Auf der Suche nach Internet

Wieder bekommen wir Besuch. Zum dritten Mal seit dem Aufstehen! Diesmal bringt der Umweltbeauftragte der Region einen Freund mit, Batlut. Er spricht russisch. Schon drei mal hatte uns der ältere, stilvolle Mann aufgesucht, um mehr über unser Projekt zu erfahren. Wir hatten ihn nach Internet im Dorf gefragt. Uns bei der Suche zu helfen wurde für den Umweltschützer zur Mission.

Zu dritt machten es sich die Männer mit einer Flasche Wodka, einer 1,5 Liter Plastikflasche Bier und einer Cassis-Fanta vor dem Zelt bequem. Wir kochen Tee. Die Drei bevorzugen aber den Wodka.

Batlut stammt aus der Gegend, hat aber lange in Russland gearbeitet. Und lange kein Russisch gesprochen, meint der hilfsbereite Vater von 4 Kindern. Als die Wodkaflasche halb leer ist, nimmt er mich mit ins Dorf, während Ondra die Stellung am Camp hält.

Erste Mission: Einkaufen

Ein kleiner Einkaufsladen. Hier lade ich Telefonguthaben auf, kaufe Wasser und Kekse.
Man stelle sich einen Raum in einer Baracke vor, Regale an den Wänden und Tresen davor. Die Tresen haben Glassoberflächen so dass man sieht was darunter „ausgestellt“ ist. Der Verkäuferin hinter dem Tresen muss man also genau sagen was man will oder darauf zeigen, bis sie dem Zeigefinger folgend das Richtige herausnimmt. Die Kekse der Wahl zu bekommen ist eine Prozedur für sich! 

 

Zweite Mission: Internet

Ich: „internet cafe est’?“ Batlut: „Da, konezno“ (ja, natürlich auf russisch). Er führt mich zu Freunden ins Wohnzimmer. Dort steht ein PC an dem der Sohn gerade zockt.

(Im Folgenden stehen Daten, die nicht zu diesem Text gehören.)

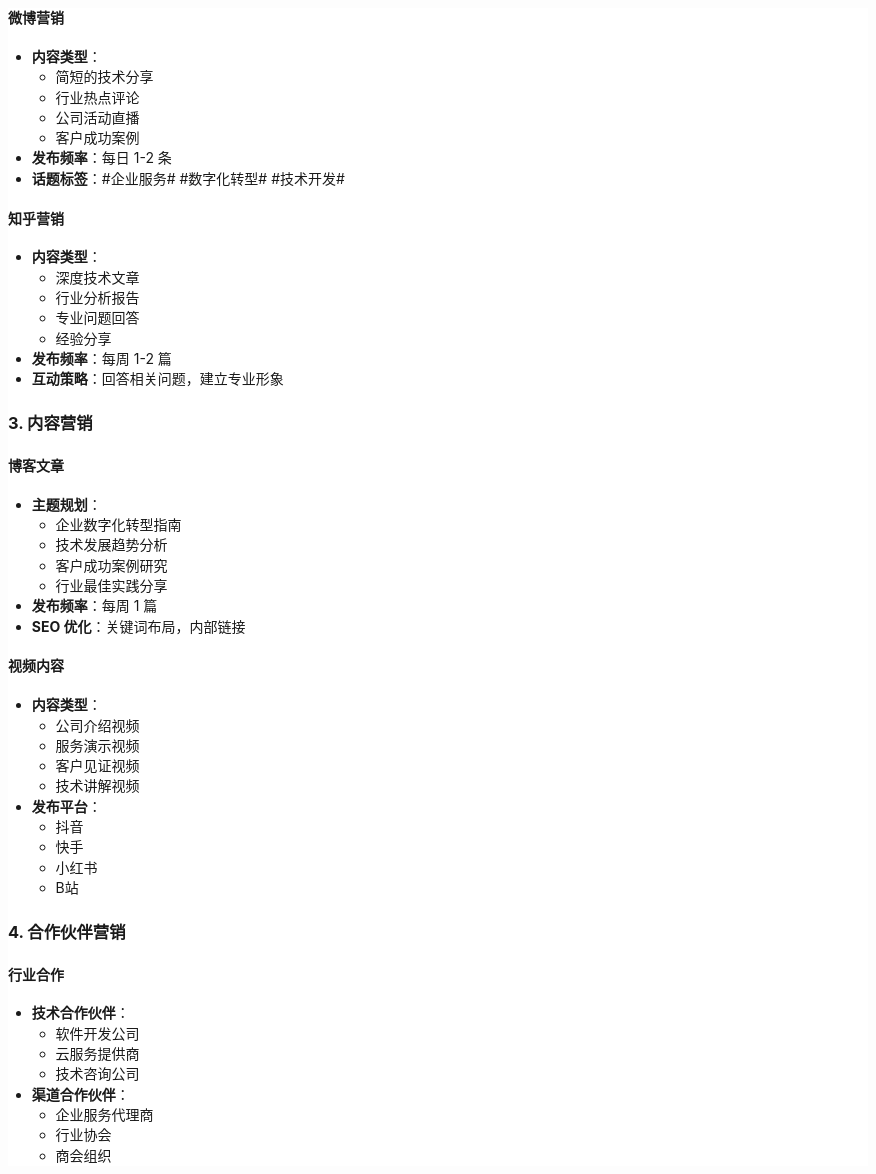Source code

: #### 微博营销
- **内容类型**：
  - 简短的技术分享
  - 行业热点评论
  - 公司活动直播
  - 客户成功案例
- **发布频率**：每日 1-2 条
- **话题标签**：#企业服务# #数字化转型# #技术开发#

#### 知乎营销
- **内容类型**：
  - 深度技术文章
  - 行业分析报告
  - 专业问题回答
  - 经验分享
- **发布频率**：每周 1-2 篇
- **互动策略**：回答相关问题，建立专业形象

### 3. 内容营销

#### 博客文章
- **主题规划**：
  - 企业数字化转型指南
  - 技术发展趋势分析
  - 客户成功案例研究
  - 行业最佳实践分享
- **发布频率**：每周 1 篇
- **SEO 优化**：关键词布局，内部链接

#### 视频内容
- **内容类型**：
  - 公司介绍视频
  - 服务演示视频
  - 客户见证视频
  - 技术讲解视频
- **发布平台**：
  - 抖音
  - 快手
  - 小红书
  - B站

### 4. 合作伙伴营销

#### 行业合作
- **技术合作伙伴**：
  - 软件开发公司
  - 云服务提供商
  - 技术咨询公司
- **渠道合作伙伴**：
  - 企业服务代理商
  - 行业协会
  - 商会组织
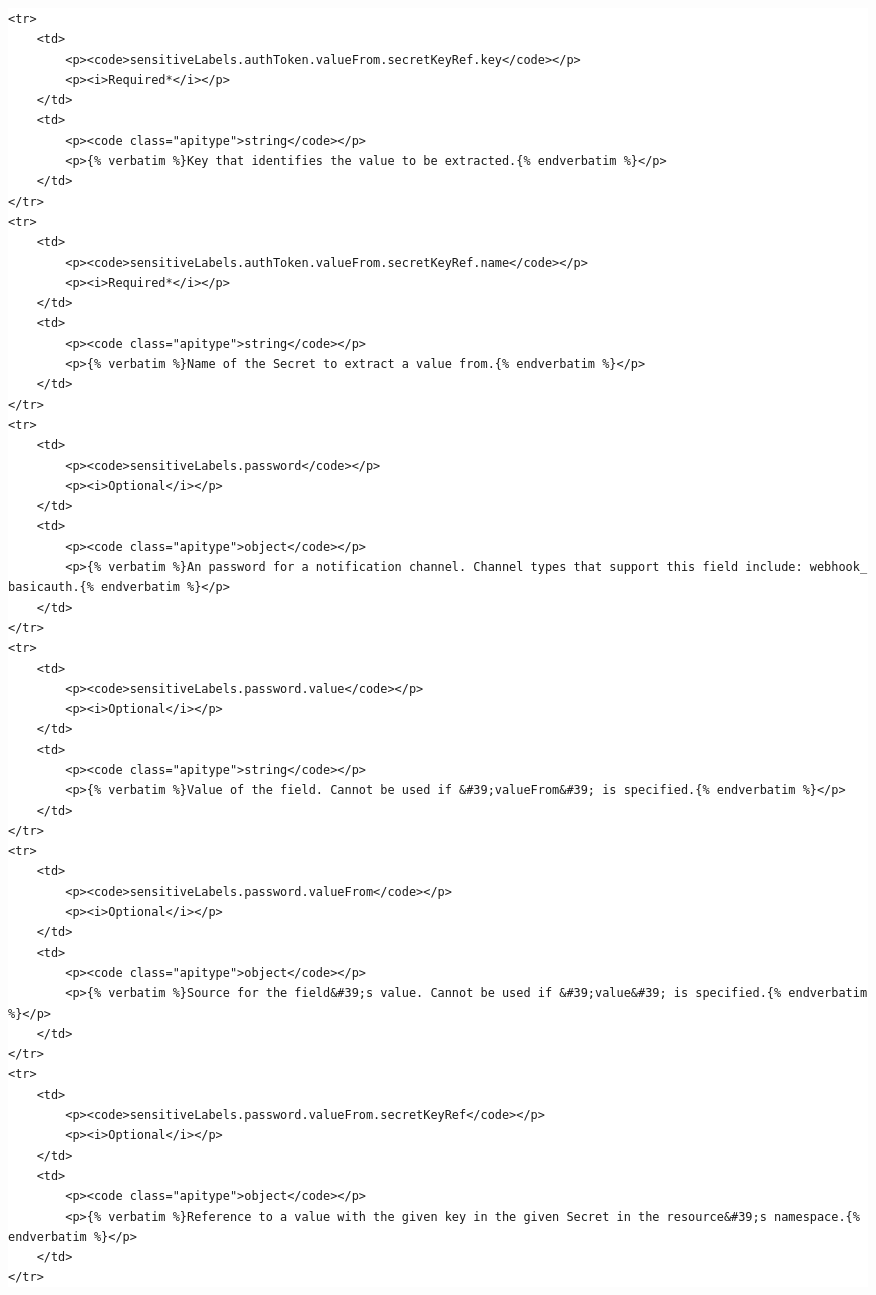     <tr>
        <td>
            <p><code>sensitiveLabels.authToken.valueFrom.secretKeyRef.key</code></p>
            <p><i>Required*</i></p>
        </td>
        <td>
            <p><code class="apitype">string</code></p>
            <p>{% verbatim %}Key that identifies the value to be extracted.{% endverbatim %}</p>
        </td>
    </tr>
    <tr>
        <td>
            <p><code>sensitiveLabels.authToken.valueFrom.secretKeyRef.name</code></p>
            <p><i>Required*</i></p>
        </td>
        <td>
            <p><code class="apitype">string</code></p>
            <p>{% verbatim %}Name of the Secret to extract a value from.{% endverbatim %}</p>
        </td>
    </tr>
    <tr>
        <td>
            <p><code>sensitiveLabels.password</code></p>
            <p><i>Optional</i></p>
        </td>
        <td>
            <p><code class="apitype">object</code></p>
            <p>{% verbatim %}An password for a notification channel. Channel types that support this field include: webhook_basicauth.{% endverbatim %}</p>
        </td>
    </tr>
    <tr>
        <td>
            <p><code>sensitiveLabels.password.value</code></p>
            <p><i>Optional</i></p>
        </td>
        <td>
            <p><code class="apitype">string</code></p>
            <p>{% verbatim %}Value of the field. Cannot be used if &#39;valueFrom&#39; is specified.{% endverbatim %}</p>
        </td>
    </tr>
    <tr>
        <td>
            <p><code>sensitiveLabels.password.valueFrom</code></p>
            <p><i>Optional</i></p>
        </td>
        <td>
            <p><code class="apitype">object</code></p>
            <p>{% verbatim %}Source for the field&#39;s value. Cannot be used if &#39;value&#39; is specified.{% endverbatim %}</p>
        </td>
    </tr>
    <tr>
        <td>
            <p><code>sensitiveLabels.password.valueFrom.secretKeyRef</code></p>
            <p><i>Optional</i></p>
        </td>
        <td>
            <p><code class="apitype">object</code></p>
            <p>{% verbatim %}Reference to a value with the given key in the given Secret in the resource&#39;s namespace.{% endverbatim %}</p>
        </td>
    </tr>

Die Mutter weist ihn an aufzuhören, damit ich meine Mails abrufen kann. Auf dem Sofa gegenüber sitzen Batlut, die Mutter und ich schätze die Oma und schauen mir zu wie ich versuche eine Netzverbindung herzustellen. Vergeblich. Batlut telefoniert. Wir fahren weiter. Diesmal gleicht das Internet Café schon eher einem solchen. In dem Raum stehen drei Computer, ein Junge spielt Videospiele. Hier funktioniert die Verbindung. Irgendwie scheinen mich alle zu beobachten und auf irgendetwas zu warten. Ich beschränke mich darauf, Emails abzurufen und verschiebe die Arbeit am Blog.

Als ich fertig bin schließt der Besitzer hinter uns die Türe wieder ab. Es ist Sonntag und das Internet Café hat eigentlich geschlossen. Da hier jeder jeden kennt, war es aber kein Problem für 1000 Tögrög (ca. 60 Cent) auch am Sonntag kurz zu öffnen. Mission erfüllt, wir können zum Zelt zurückfahren.

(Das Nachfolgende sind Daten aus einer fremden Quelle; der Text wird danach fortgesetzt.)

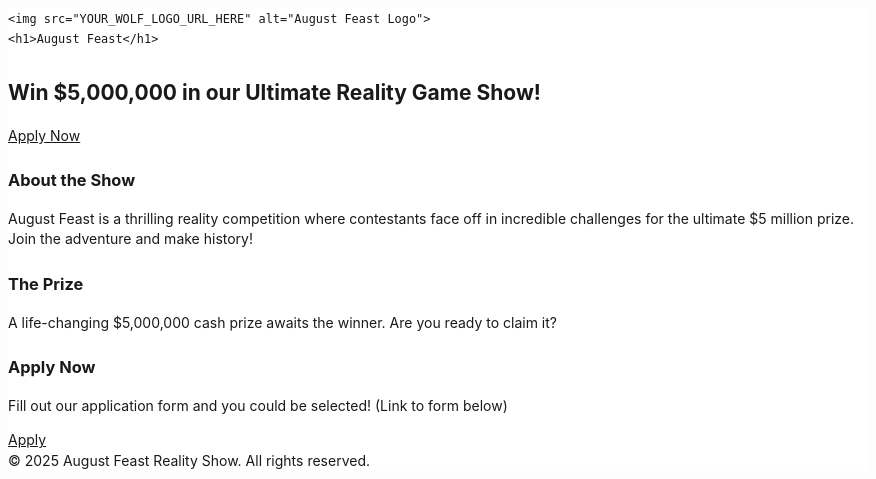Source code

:     <img src="YOUR_WOLF_LOGO_URL_HERE" alt="August Feast Logo">
    <h1>August Feast</h1>
  </header>
  <div class="hero">
    <h2>Win $5,000,000 in our Ultimate Reality Game Show!</h2>
    <a class="btn" href="#apply">Apply Now</a>
  </div>
  <section class="about">
    <h3>About the Show</h3>
    <p>August Feast is a thrilling reality competition where contestants face off in incredible challenges for the ultimate $5 million prize. Join the adventure and make history!</p>
  </section>
  <section class="prize">
    <h3>The Prize</h3>
    <p>A life-changing $5,000,000 cash prize awaits the winner. Are you ready to claim it?</p>
  </section>
  <section id="apply">
    <h3>Apply Now</h3>
    <p>Fill out our application form and you could be selected! (Link to form below)</p>
    <a class="btn" href="YOUR_FORM_URL_HERE" target="_blank">Apply</a>
  </section>
  <footer>
    &copy; 2025 August Feast Reality Show. All rights reserved.
  </footer>
</body>
</html>
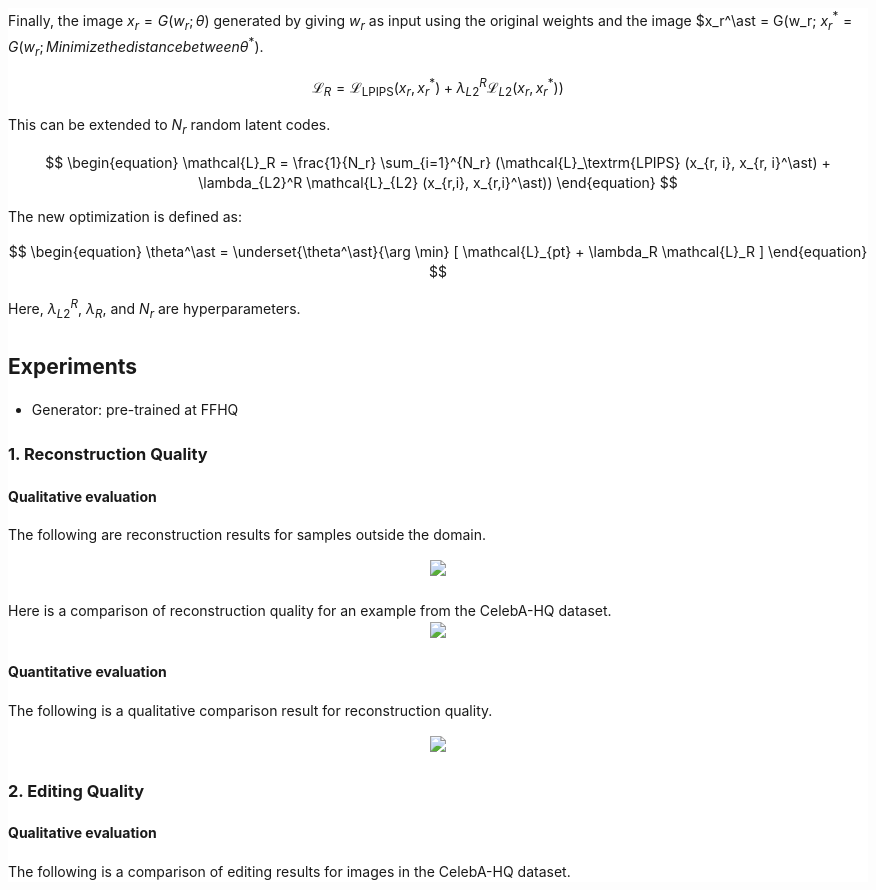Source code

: Finally, the image $x_r = G(w_r; \theta)$ generated by giving $w_r$ as input using the original weights and the image $x_r^\ast = G(w_r; $x_r^\ast = G(w_r; Minimize the distance between \theta^\ast)$.

$$
\begin{equation}
\mathcal{L}_R = \mathcal{L}_\textrm{LPIPS} (x_r, x_r^\ast) + \lambda_{L2}^R \mathcal{L}_{L2} (x_r, x_r^\ast) )
\end{equation}
$$

This can be extended to $N_r$ random latent codes.

$$
\begin{equation}
\mathcal{L}_R = \frac{1}{N_r} \sum_{i=1}^{N_r} (\mathcal{L}_\textrm{LPIPS} (x_{r, i}, x_{r, i}^\ast) + \lambda_{L2}^R \mathcal{L}_{L2} (x_{r,i}, x_{r,i}^\ast))
\end{equation}
$$

The new optimization is defined as:

$$
\begin{equation}
\theta^\ast = \underset{\theta^\ast}{\arg \min} [ \mathcal{L}_{pt} + \lambda_R \mathcal{L}_R ]
\end{equation}
$$

Here, $\lambda_{L2}^R$, $\lambda_R$, and $N_r$ are hyperparameters.

## Experiments
- Generator: pre-trained at FFHQ

### 1. Reconstruction Quality
#### Qualitative evaluation
The following are reconstruction results for samples outside the domain.

<center><img src='{{"/assets/img/pti/pti-fig4.PNG" | relative_url}}' width="60%"></center>
<br>
Here is a comparison of reconstruction quality for an example from the CelebA-HQ dataset.

<center><img src='{{"/assets/img/pti/pti-fig5.PNG" | relative_url}}' width="60%"></center>

#### Quantitative evaluation
The following is a qualitative comparison result for reconstruction quality.

<center><img src='{{"/assets/img/pti/pti-table1.PNG" | relative_url}}' width="46%"></center>

### 2. Editing Quality
#### Qualitative evaluation
The following is a comparison of editing results for images in the CelebA-HQ dataset.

Unterwegs steigt der Naturfreund wieder dazu. Wieder sitzen alle bei uns vor dem Zelt und trinken Wodka. Wir servieren mongolische Schokoladen-Kokoskekse und Studentenfutter.

Dritte Mission: Wasser und Benzin

Auch dabei ist Batlut zur Stelle und hilft gerne und unaufdringlich. Diesmal hüte ich das Camp von der solaren Workingstation aus und Ondra geht auf Mission.

Am Abend zieht – wie gewohnt – ein Gewitter auf. Es stürmt. Besuch. Es ist Batlut mit Kind und Kegel. Sie wollen dass wir schnell unser Camp zusammenpacken, bei ihm ins Auto laden und bei ihnen zu Hause übernachten. Wir entscheiden uns fürs Zelt. Gut so, denn innerhalb der nächsten 5 Minuten wären wir schon klatschnass gewesen. Als das Gewitter vorüber ist fährt wieder ein Auto vor. Wieder ist es Batlut mit Familie. Sie wollten schauen ob alles in Ordnung ist und bringen uns das Wasser das wir vor lauter Unwetter bei ihnen im Auto vergessen haben.

Auch an diesem Abend reißt der Besucherstrom nicht ab. Nicht nur Mongolen suchen uns auf sondern auch Pferde, Kühe und komisch mutierte Mücken deren Sticke scheußlicher sind als alle die wir bisher kannten.